===== Excerpted data

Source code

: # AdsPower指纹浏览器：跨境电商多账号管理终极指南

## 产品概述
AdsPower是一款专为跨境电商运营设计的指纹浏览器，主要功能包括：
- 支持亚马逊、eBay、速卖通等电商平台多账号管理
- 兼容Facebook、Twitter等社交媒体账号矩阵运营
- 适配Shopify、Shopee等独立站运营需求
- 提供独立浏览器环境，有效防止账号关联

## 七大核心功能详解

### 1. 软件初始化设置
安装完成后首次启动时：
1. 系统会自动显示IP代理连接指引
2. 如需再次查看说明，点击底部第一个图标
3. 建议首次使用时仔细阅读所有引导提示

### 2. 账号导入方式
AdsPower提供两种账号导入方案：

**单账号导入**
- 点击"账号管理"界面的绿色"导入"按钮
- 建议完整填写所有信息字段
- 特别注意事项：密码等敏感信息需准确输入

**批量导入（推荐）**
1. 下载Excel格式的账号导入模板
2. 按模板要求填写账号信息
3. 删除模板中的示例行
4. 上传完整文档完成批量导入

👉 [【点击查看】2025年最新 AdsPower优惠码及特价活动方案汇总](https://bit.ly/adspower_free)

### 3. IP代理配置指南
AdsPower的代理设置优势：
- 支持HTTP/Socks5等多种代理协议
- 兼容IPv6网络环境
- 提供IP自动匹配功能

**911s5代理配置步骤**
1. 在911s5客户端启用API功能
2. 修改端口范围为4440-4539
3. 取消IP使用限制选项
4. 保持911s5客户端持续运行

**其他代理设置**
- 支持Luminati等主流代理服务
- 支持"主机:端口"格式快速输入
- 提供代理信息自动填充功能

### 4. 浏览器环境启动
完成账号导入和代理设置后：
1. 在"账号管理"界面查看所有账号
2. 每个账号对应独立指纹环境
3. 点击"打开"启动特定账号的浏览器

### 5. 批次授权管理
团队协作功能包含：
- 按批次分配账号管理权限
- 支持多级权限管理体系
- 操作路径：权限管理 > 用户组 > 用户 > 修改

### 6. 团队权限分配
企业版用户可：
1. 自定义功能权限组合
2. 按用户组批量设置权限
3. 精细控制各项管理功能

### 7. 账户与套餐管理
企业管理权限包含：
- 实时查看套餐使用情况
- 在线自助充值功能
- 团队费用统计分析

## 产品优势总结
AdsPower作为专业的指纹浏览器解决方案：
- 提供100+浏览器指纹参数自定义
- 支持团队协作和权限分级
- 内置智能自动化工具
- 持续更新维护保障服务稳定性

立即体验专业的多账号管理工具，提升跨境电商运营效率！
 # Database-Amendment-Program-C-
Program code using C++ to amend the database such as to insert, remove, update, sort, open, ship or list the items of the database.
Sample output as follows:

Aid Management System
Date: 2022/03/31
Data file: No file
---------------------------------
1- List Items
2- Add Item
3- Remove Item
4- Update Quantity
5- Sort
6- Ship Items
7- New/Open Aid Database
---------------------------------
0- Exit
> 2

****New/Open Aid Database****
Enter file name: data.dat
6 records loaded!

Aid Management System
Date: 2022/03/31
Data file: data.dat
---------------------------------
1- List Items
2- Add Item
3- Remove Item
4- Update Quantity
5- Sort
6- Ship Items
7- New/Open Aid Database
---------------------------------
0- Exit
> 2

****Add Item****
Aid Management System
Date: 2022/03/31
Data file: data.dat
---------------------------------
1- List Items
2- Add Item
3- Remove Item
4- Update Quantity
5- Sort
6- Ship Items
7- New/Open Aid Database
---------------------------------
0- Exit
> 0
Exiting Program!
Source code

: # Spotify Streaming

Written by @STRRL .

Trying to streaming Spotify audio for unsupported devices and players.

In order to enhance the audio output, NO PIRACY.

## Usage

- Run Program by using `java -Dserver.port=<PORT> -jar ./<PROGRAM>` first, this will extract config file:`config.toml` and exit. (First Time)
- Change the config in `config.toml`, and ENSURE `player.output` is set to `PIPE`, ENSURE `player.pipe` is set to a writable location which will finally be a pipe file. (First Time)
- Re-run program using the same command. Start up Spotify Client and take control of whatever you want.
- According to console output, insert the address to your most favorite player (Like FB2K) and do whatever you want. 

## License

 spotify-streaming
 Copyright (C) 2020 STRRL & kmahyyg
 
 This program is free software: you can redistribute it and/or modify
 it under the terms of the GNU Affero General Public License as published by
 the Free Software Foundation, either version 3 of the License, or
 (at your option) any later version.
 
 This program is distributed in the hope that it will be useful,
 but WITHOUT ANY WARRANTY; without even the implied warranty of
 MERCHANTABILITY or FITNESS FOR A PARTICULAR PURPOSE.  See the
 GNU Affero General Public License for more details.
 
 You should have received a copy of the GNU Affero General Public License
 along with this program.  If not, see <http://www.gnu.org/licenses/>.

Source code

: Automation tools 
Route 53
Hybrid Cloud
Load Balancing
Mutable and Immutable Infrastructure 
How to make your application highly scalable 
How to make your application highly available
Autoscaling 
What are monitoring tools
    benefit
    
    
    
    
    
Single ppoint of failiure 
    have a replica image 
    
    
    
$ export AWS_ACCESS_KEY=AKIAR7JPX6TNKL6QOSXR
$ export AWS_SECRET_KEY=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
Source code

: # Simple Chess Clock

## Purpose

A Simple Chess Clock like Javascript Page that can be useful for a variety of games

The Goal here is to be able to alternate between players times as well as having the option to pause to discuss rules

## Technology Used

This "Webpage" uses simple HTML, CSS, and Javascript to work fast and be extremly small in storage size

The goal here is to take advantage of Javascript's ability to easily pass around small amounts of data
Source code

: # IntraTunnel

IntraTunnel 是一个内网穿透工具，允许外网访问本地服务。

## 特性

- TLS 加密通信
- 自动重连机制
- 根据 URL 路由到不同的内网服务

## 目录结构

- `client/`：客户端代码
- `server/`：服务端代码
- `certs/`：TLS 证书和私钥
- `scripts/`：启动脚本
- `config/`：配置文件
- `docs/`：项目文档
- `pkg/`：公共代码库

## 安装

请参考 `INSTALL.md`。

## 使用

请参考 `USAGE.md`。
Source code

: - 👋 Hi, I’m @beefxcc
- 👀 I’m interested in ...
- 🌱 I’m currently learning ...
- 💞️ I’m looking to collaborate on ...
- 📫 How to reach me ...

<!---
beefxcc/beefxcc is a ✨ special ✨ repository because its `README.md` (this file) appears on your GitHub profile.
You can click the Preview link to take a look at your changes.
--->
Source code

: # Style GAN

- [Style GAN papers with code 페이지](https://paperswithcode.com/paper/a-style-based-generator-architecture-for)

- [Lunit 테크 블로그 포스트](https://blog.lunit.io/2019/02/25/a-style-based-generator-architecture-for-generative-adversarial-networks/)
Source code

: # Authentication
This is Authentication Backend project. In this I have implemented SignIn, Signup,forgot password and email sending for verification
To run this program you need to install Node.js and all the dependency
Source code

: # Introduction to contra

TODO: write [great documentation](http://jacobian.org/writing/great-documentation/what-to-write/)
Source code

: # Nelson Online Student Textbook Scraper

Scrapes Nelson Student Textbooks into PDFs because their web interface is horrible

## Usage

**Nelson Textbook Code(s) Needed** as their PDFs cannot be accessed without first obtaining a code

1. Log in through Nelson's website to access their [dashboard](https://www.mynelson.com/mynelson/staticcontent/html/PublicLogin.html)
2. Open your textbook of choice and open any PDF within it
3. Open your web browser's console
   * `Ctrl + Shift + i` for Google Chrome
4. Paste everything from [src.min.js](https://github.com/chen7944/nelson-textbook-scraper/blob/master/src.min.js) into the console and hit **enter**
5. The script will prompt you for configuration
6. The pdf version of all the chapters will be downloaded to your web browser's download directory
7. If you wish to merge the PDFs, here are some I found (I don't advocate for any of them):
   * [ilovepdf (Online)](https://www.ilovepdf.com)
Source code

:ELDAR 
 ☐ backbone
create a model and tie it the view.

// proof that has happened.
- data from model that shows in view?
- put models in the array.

==========

Reproduce the data above word for word. Begin at the line that contains "in storage size", and stop after the line that contains "Introduction to contra".

This "Webpage" uses simple HTML, CSS, and Javascript to work fast and be extremly small in storage size

The goal here is to take advantage of Javascript's ability to easily pass around small amounts of data
Source code

: # IntraTunnel

IntraTunnel 是一个内网穿透工具，允许外网访问本地服务。

## 特性

- TLS 加密通信
- 自动重连机制
- 根据 URL 路由到不同的内网服务

## 目录结构

- `client/`：客户端代码
- `server/`：服务端代码
- `certs/`：TLS 证书和私钥
- `scripts/`：启动脚本
- `config/`：配置文件
- `docs/`：项目文档
- `pkg/`：公共代码库

## 安装

请参考 `INSTALL.md`。

## 使用

请参考 `USAGE.md`。
Source code

: - 👋 Hi, I’m @beefxcc
- 👀 I’m interested in ...
- 🌱 I’m currently learning ...
- 💞️ I’m looking to collaborate on ...
- 📫 How to reach me ...

<!---
beefxcc/beefxcc is a ✨ special ✨ repository because its `README.md` (this file) appears on your GitHub profile.
You can click the Preview link to take a look at your changes.
--->
Source code

: # Style GAN

- [Style GAN papers with code 페이지](https://paperswithcode.com/paper/a-style-based-generator-architecture-for)

- [Lunit 테크 블로그 포스트](https://blog.lunit.io/2019/02/25/a-style-based-generator-architecture-for-generative-adversarial-networks/)
Source code

: # Authentication
This is Authentication Backend project. In this I have implemented SignIn, Signup,forgot password and email sending for verification
To run this program you need to install Node.js and all the dependency
Source code

: # Introduction to contra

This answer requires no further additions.